### [Given instruction]
Copy the lines below word for word, leaving the pictures out.

### [Provided entries]

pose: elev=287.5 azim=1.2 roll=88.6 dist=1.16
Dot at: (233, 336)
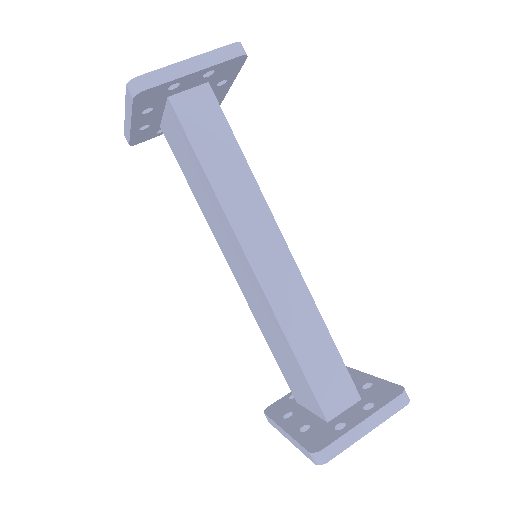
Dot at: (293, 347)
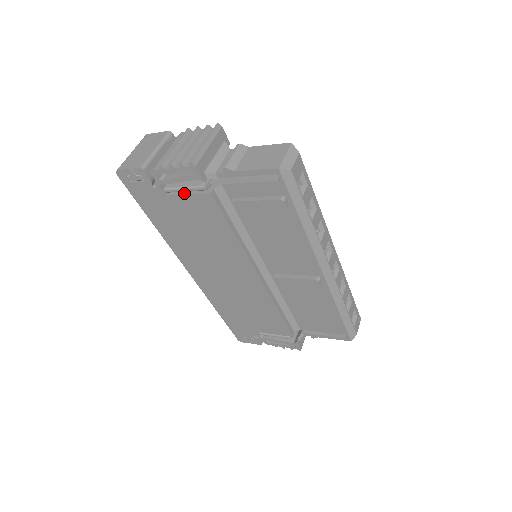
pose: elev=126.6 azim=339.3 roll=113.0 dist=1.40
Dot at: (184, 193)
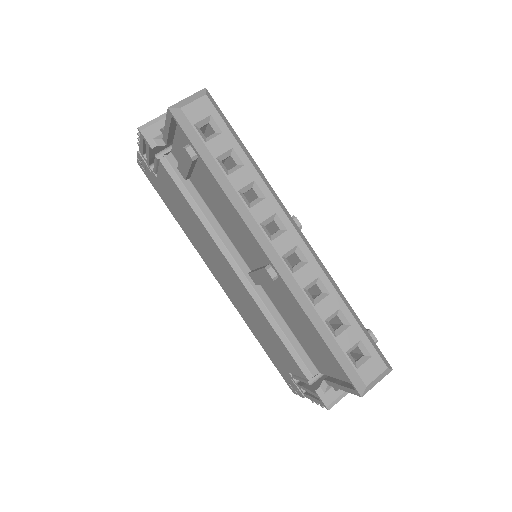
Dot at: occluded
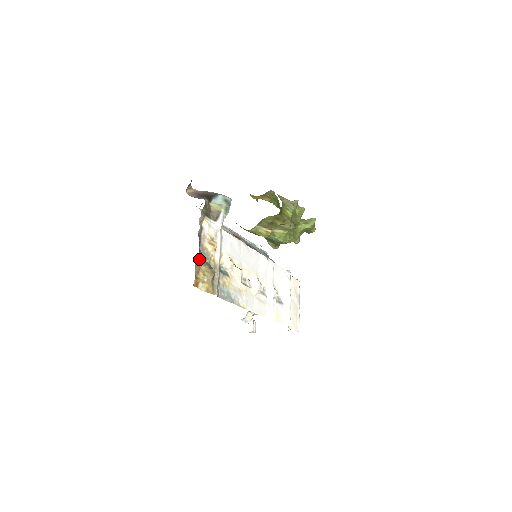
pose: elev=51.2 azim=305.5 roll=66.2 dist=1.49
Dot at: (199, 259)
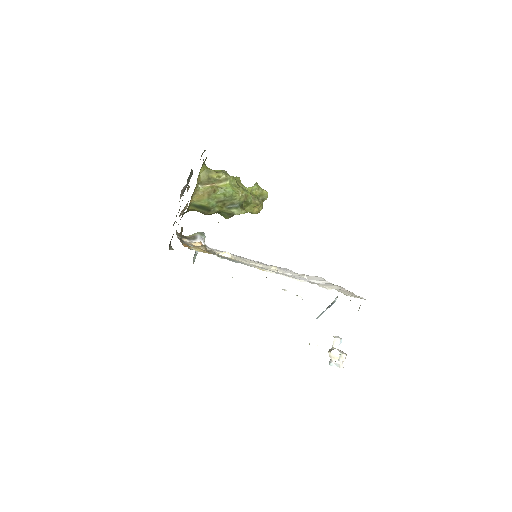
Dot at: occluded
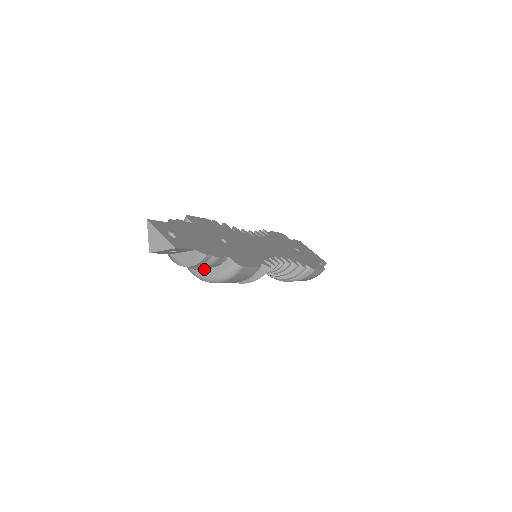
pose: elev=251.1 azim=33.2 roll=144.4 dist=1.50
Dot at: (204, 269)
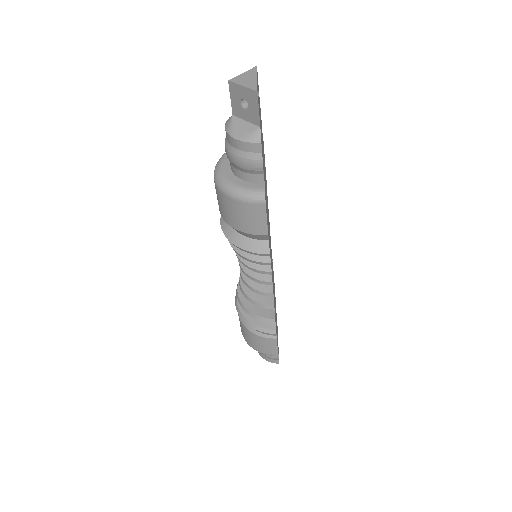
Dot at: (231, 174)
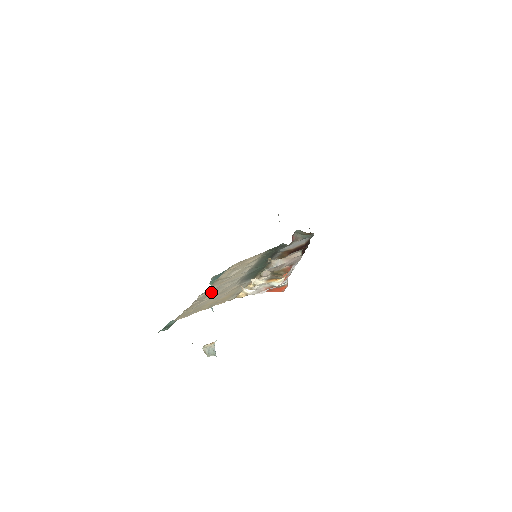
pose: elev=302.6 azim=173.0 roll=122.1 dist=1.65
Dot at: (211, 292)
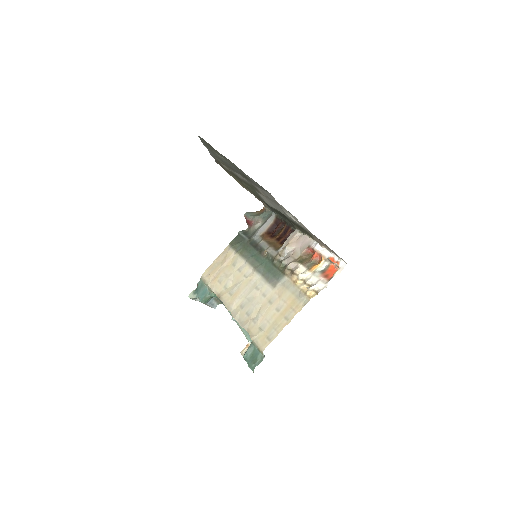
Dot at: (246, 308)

### [Final answer]
pose: elev=287.5 azim=1.2 roll=88.6 dist=1.16
Dot at: (233, 336)
Dot at: (293, 347)
pose: elev=126.6 azim=339.3 roll=113.0 dist=1.40
Dot at: (184, 193)
Dot at: occluded
pose: elev=51.2 azim=305.5 roll=66.2 dist=1.49
Dot at: (199, 259)
Dot at: occluded
pose: elev=251.1 azim=33.2 roll=144.4 dist=1.50
Dot at: (204, 269)
Dot at: (231, 174)
pose: elev=302.6 azim=173.0 roll=122.1 dist=1.65
Dot at: (211, 292)
Dot at: (246, 308)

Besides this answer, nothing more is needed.